* _What you are asked to do_
Rewrite the rows below with "altosax" substituted for "sopranosax", leaving everything else unchanged.

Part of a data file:
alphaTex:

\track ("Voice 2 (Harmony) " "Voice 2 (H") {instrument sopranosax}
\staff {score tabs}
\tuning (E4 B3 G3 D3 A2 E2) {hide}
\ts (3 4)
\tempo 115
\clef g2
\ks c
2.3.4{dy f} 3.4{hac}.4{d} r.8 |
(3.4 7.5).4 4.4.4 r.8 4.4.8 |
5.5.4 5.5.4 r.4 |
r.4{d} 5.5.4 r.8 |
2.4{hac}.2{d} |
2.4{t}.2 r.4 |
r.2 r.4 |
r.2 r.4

* _Task solution_
alphaTex:

\track ("Voice 2 (Harmony) " "Voice 2 (H") {instrument altosax}
\staff {score tabs}
\tuning (E4 B3 G3 D3 A2 E2) {hide}
\ts (3 4)
\tempo 115
\clef g2
\ks c
2.3.4{dy f} 3.4{hac}.4{d} r.8 |
(3.4 7.5).4 4.4.4 r.8 4.4.8 |
5.5.4 5.5.4 r.4 |
r.4{d} 5.5.4 r.8 |
2.4{hac}.2{d} |
2.4{t}.2 r.4 |
r.2 r.4 |
r.2 r.4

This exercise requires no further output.